Üç ayların zirvesi olan ramazan ayı, Kur’an’ın indirildiği ve orucun farz kılındığı aydır. Yüce Allah şöyle buyurmaktadır: “Ramazan ayı; insanlara yol gösterici, doğrunun ve doğruyu eğriden ayırmanın açık delilleri olarak Kur’an’ın indirildiği aydır...” (Bakara, 2/185) Ramazan ayında Müslümanlar oruç tutmak suretiyle, nefis arzularıyla mücadele ederek Allah’a yaklaşırlar. Bu ayda gerçekleştirilen ibadetlerden biri olan teravih namazı ve mukabele geleneği, ramazanın manevi atmosferine ayrı bir derinlik katar. Ayrıca ramazanda verilen zekât, fitre ve sadakalar, kardeşlik bağlarını güçlendirmektedir.
Ramazan ayının en önemli gecelerinden biri olan Kadir Gecesi, bin aydan daha hayırlıdır (Kadir, 97/1-3) Bunun faziletiyle ilgili olarak Hz. Peygamber (s.a.s.) şöyle buyurmuştur: “Kim inanarak ve sevabını Allah’tan umarak Kadir Gecesi’ni ihya ederse geçmiş günahları bağışlanır…” (Buhari, Savm, 6; Müslim, Salatü’l-müsâfirin, 175) Mübarek gün ve gecelerin, muhtelif ibadetlerle değerlendirilmesi tavsiye edilmekle beraber bugün ve gecelere ait özel bir namaz veya ibadet şekli bulunmamaktadır. Hz. Âişe validemiz Hz. Peygamber’e (s.a.s.) “Ey Allah’ın Resulü!
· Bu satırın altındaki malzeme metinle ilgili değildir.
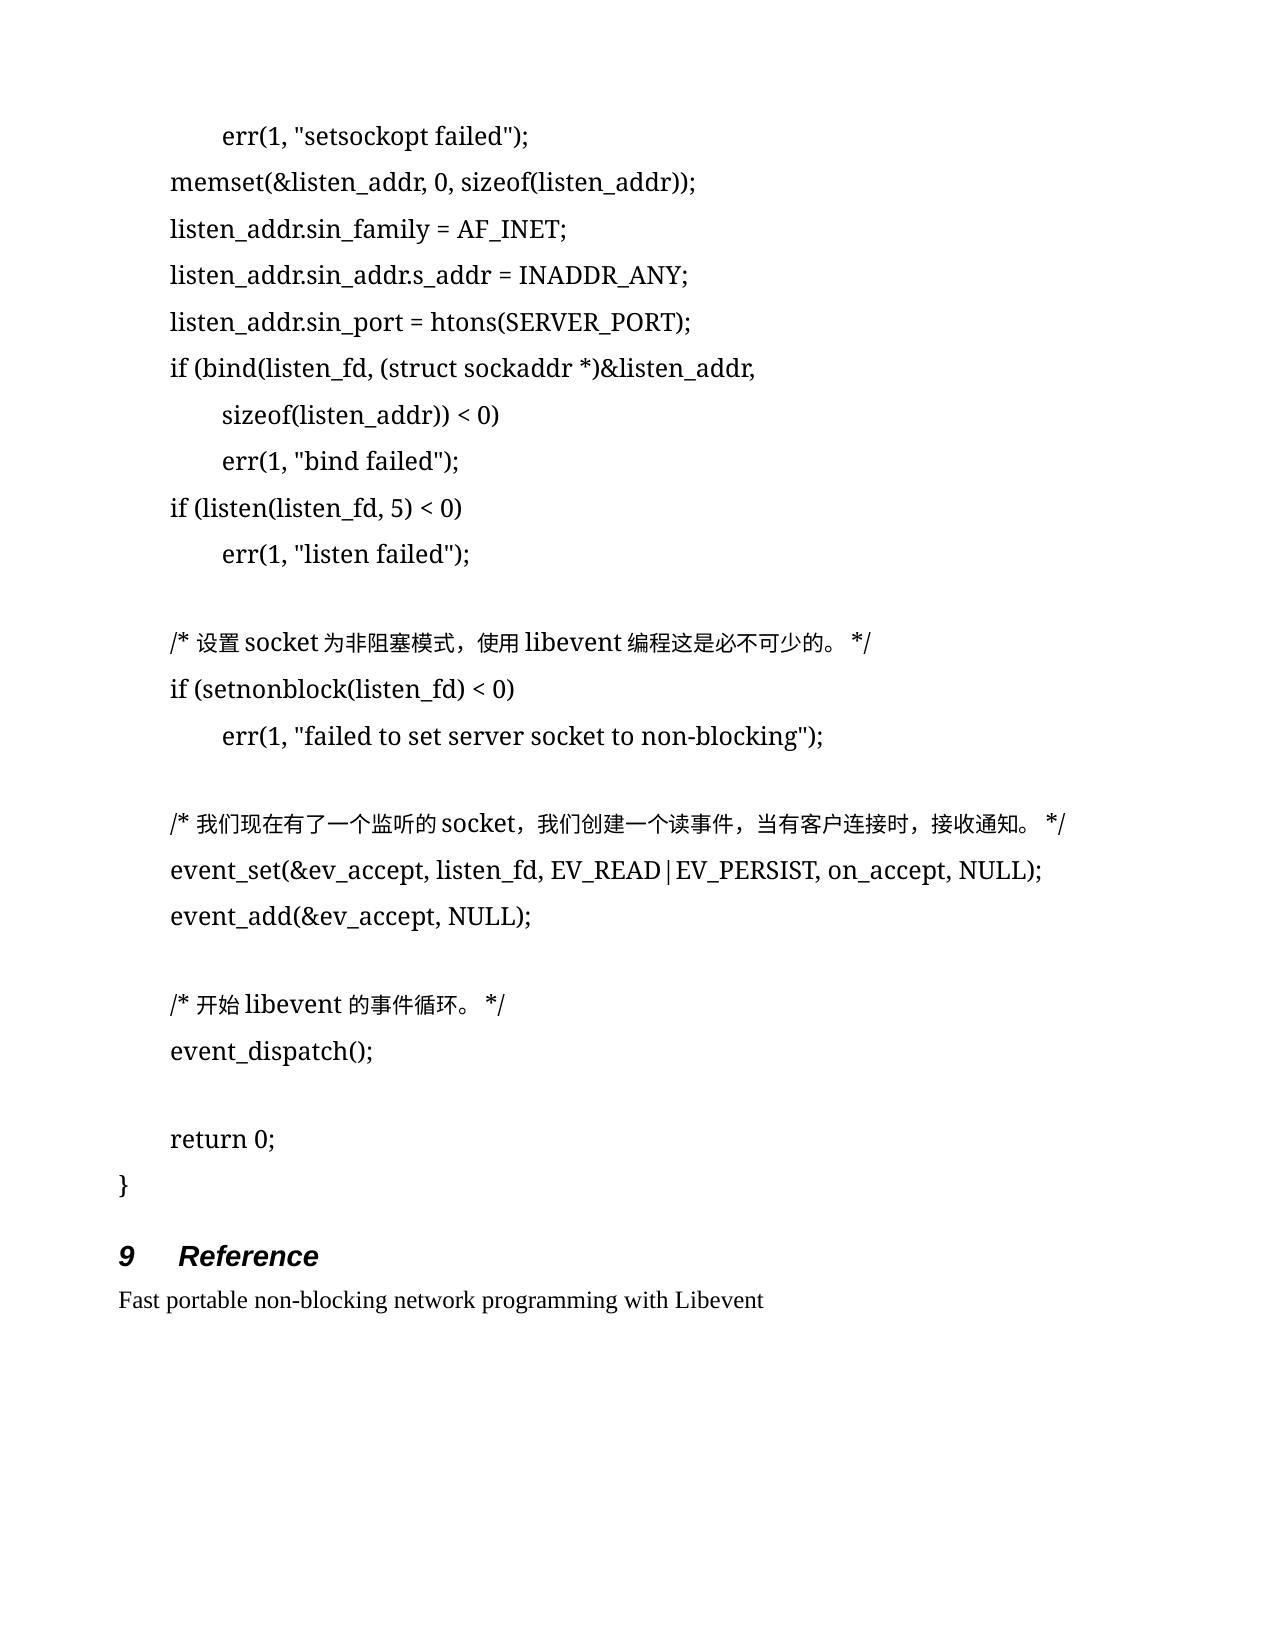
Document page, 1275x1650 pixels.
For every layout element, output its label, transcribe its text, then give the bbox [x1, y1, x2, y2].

Kadir gecesinin hangi gece olduğunu bilecek olursam o gece nasıl dua edeyim?” diye sormuş, o da şöyle dua edilmesini tavsiye etmiştir: “Allah’ım! Sen çok affedicisin, affetmeyi seversin, beni de affeyle.” (Tirmizi, Deavat, 84; İbn Mace, Dua, 5)
Sonuç olarak, üç aylar Müslümanların manevi olarak arındığı, ibadetlerini artırdığı ve Allah’a yakınlaşma fırsatı bulduğu değerli zaman dilimleridir. Yüce Allah cümlemizi mübarek üç ayları hakkıyla değerlendirip kurtuluşa eren kâmil müminlerden eylesin. (Âmin)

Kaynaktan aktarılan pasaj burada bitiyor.